I servizi di sicurezza belgi ritengono di aver individuato il regista degli attentati che hanno insaguinato la capitale francese. Di origine marocchina e residente in Belgio, di lui si sono perse le tracce da mesi

Avrebbe un nome e un volto la persona dietro gli attentati di Parigi. I servizi di sicurezza belgi ritengono di avere individuato il regista delle stragi che hanno insanguinato la capitale francese: si tratterebbe infatti, come riferisce il sito di Rtl.be, di Abdelhamid Abaaud, considerato il cervello della cellula terroristica smantellata a Verviers all'inizio dell'anno.

Di origine marocchina, 28 anni, l'uomo viveva a Molenbeek-Saint-Jean ed è irreperibile da mesi. Sarebbe lui il vero regista degli attacchi a Parigi, in diretto contatto con i kamikaze durante l'azione di venerdì sera. Le tracce di Abdelhamid Abaaud sono state perse all'inizio del 2015 in Grecia. Dopo lo smantellamento della cellula di Verviers sarebbe partito per la Siria, per unirsi ai ranghi dello Stato Islamico.

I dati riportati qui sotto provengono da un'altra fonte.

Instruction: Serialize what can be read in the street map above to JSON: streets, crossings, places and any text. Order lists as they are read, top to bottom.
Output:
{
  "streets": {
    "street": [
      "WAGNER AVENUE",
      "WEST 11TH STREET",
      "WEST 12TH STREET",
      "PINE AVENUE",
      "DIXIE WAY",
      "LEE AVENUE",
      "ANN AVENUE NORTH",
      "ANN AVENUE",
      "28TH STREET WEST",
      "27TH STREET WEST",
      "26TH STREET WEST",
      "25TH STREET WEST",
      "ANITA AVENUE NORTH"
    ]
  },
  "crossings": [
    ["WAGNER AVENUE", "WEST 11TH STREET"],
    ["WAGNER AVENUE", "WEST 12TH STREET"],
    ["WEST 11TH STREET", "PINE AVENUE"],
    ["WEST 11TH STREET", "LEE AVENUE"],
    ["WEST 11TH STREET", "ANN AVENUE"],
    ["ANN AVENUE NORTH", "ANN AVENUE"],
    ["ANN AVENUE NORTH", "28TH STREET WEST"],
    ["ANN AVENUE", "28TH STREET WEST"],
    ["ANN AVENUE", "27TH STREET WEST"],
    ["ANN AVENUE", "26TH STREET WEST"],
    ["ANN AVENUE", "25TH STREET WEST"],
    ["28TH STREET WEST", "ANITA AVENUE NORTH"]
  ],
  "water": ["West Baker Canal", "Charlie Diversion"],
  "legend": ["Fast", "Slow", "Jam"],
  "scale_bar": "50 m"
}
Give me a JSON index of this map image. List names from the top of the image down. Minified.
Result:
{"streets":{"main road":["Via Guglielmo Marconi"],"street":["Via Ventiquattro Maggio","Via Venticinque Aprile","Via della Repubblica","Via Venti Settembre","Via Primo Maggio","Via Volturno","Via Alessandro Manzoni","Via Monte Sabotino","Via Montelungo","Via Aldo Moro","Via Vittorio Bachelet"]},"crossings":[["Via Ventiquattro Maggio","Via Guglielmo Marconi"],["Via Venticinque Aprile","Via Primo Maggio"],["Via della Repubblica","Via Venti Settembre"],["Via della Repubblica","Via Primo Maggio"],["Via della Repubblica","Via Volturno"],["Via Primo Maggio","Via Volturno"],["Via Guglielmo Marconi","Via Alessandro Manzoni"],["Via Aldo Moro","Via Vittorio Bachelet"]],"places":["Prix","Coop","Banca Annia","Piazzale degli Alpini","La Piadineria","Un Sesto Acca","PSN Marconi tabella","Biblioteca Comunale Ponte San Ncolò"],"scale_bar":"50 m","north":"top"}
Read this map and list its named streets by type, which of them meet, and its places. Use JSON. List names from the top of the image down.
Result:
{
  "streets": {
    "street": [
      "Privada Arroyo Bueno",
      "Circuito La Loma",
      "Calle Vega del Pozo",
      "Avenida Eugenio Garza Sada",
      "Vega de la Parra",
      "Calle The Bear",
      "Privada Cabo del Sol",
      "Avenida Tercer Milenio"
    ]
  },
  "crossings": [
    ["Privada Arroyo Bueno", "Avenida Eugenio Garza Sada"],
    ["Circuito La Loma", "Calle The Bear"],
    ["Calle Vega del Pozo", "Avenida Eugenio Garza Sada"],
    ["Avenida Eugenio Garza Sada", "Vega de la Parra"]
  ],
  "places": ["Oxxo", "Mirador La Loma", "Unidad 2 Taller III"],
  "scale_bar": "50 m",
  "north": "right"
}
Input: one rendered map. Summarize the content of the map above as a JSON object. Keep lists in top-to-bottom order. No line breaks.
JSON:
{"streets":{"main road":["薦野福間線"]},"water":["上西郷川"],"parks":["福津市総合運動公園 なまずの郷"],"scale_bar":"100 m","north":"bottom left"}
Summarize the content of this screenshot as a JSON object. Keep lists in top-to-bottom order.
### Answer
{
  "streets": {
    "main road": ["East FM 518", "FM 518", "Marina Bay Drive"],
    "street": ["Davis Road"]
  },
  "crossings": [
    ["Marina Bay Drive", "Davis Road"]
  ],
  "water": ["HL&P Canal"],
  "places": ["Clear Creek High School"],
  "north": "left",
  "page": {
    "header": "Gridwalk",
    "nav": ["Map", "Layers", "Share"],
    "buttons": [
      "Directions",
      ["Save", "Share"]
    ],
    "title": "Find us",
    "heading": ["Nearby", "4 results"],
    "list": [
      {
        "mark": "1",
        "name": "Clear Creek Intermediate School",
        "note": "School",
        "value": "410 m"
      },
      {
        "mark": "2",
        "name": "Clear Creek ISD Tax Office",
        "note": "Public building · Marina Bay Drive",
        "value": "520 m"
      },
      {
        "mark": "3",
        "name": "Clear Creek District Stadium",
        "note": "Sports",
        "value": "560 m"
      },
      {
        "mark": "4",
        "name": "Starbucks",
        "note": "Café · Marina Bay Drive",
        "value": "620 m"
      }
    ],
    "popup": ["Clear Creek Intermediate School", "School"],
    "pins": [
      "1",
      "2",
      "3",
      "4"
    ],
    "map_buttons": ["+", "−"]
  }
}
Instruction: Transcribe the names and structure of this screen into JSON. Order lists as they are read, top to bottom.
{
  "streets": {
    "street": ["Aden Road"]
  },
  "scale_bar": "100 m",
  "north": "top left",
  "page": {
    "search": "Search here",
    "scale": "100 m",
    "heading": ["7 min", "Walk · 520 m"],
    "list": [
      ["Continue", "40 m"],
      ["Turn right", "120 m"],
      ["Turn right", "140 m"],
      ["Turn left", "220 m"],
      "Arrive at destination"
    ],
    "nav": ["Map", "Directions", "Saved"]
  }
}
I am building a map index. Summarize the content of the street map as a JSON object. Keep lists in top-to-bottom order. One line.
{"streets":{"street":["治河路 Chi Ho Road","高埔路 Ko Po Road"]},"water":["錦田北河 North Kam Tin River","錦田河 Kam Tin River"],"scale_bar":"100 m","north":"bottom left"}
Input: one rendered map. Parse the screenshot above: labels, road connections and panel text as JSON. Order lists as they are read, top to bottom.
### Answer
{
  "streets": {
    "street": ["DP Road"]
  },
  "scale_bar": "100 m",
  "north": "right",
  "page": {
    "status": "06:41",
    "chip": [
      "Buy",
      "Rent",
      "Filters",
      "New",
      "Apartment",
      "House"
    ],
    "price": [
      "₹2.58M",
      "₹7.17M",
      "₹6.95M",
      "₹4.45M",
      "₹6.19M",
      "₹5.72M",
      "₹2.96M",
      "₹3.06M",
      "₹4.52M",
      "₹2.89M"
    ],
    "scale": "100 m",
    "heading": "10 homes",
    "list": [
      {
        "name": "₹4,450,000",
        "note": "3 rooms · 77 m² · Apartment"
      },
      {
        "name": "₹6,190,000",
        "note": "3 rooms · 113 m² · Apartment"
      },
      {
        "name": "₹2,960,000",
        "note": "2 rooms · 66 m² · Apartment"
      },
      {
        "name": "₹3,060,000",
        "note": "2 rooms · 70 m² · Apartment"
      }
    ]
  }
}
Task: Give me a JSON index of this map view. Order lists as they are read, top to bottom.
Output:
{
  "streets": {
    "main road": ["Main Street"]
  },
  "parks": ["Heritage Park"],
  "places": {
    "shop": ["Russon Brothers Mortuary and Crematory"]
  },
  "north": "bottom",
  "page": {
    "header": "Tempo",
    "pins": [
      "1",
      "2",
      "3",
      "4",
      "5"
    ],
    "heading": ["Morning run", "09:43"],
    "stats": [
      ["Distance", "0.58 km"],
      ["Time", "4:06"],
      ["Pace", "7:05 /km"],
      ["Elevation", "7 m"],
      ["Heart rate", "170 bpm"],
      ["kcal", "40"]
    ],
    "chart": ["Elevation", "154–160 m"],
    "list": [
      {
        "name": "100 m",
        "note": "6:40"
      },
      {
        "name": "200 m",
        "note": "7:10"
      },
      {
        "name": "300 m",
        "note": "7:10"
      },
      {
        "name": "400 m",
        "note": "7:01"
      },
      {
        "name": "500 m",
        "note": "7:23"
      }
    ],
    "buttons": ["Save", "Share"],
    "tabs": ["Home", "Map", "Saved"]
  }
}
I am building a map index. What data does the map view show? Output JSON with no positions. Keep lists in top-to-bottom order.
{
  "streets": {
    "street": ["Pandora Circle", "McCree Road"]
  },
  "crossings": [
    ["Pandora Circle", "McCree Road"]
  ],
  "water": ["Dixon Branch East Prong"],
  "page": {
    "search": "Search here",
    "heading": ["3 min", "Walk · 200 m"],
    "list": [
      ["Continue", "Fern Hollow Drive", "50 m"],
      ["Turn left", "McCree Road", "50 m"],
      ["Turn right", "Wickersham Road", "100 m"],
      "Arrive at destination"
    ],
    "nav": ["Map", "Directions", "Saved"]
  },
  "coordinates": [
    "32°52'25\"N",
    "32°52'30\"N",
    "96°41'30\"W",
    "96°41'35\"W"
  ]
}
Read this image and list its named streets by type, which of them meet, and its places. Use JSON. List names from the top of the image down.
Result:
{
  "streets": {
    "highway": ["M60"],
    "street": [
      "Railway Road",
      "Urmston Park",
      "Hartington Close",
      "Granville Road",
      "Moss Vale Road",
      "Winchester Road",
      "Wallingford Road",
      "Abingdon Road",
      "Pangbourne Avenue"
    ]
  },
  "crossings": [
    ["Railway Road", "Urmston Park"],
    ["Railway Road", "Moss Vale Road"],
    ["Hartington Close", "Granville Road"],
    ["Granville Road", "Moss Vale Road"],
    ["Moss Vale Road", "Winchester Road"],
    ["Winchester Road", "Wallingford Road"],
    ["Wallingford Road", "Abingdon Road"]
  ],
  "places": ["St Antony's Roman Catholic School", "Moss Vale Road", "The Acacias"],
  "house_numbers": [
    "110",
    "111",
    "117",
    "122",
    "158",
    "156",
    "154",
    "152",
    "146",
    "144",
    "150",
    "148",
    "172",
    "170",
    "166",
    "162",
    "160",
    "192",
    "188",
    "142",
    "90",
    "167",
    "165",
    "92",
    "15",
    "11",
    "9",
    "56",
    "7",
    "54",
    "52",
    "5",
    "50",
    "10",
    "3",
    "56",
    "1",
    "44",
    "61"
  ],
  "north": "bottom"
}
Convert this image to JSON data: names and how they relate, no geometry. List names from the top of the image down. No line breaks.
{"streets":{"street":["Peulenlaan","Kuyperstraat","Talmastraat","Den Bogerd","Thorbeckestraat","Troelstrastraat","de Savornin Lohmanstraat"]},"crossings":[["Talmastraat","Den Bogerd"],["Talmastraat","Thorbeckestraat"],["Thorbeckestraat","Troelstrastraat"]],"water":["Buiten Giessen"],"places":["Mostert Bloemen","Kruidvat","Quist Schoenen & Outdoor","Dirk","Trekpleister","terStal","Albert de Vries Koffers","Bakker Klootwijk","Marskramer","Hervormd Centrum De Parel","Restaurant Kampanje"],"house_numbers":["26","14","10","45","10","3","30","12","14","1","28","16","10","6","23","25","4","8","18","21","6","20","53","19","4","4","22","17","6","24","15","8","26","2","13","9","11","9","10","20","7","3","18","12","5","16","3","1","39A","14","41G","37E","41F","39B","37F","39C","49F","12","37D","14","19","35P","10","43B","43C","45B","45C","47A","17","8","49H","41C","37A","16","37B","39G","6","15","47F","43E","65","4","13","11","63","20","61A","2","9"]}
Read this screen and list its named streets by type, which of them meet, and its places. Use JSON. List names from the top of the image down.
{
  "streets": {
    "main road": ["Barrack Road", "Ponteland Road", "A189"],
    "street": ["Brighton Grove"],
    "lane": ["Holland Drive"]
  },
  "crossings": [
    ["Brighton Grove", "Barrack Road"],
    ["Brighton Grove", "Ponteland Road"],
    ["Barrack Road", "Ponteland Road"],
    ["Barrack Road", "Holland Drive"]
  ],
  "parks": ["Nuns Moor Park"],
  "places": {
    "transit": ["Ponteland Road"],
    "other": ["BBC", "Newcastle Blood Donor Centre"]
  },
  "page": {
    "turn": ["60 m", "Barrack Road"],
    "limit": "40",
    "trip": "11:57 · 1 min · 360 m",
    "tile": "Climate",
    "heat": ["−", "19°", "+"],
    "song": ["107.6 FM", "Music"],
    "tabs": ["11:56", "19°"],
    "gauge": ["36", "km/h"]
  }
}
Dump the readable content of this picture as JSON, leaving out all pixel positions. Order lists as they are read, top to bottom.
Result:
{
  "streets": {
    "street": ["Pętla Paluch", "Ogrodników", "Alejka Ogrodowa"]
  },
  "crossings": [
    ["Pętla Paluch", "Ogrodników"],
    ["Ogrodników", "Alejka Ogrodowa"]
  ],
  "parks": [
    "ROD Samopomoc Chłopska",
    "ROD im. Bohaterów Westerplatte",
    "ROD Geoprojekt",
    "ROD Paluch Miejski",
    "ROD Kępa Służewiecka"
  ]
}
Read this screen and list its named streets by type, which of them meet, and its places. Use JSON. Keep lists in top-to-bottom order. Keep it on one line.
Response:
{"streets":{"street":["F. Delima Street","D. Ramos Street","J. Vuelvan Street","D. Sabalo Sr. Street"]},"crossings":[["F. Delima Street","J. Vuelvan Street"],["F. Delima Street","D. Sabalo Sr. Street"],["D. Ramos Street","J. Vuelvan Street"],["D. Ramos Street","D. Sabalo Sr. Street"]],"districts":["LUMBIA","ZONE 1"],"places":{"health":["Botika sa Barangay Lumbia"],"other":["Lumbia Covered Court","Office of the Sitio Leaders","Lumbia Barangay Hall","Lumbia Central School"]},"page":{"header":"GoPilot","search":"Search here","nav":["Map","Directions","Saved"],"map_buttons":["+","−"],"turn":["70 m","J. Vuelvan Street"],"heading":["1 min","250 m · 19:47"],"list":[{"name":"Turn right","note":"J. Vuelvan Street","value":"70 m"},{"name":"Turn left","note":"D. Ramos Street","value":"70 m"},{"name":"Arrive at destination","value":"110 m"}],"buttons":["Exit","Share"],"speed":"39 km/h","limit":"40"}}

È stato lui stesso a riferirlo a Dabiq, la "rivista" in inglese dell'Isis.

Secondo il quotidiano De Standaard, il suo nome compare in vari fascicoli di inchieste per reati commessi a Bruxelles nel 2010 e 2011, assieme a quello di Brahim Abdeslam - il kamikaze che si è fatto esplodere a Parigi su Boulevard Voltaire. Entrambi hanno vissuto a Molenbeek.

Noto anche con lo pseudonimo di Abu Omar al-Baljiki, Abdelhamid Abaud compare in un video in cui l'Isis di vanta di commettere atrocità varie, parlando con gli occhi rivolti direttamente alla telecamera mentre è al volante di una veicolo che trascina cadaveri mutilati verso una fossa comune. Il presunto cervello degli attentati parigini era stato condannato in contumacia a 20 anni di prigione lo scorso luglio a Bruxelles, in un processo sulle filiali di reclutamento di jihadisti in Belgio, destinati a partire per la Siria.

Ha fatto molto scalpore la notizia, nel 2014, del "rapimento" del fratello minore, che Abdelhamid Abaud ha portato in Siria all'età di 13 anni e poi diventato noto come "il più giovane jihadista al mondo". Il padre, Omar Abaaud, si è costituito parte civile contro il figlio maggiore.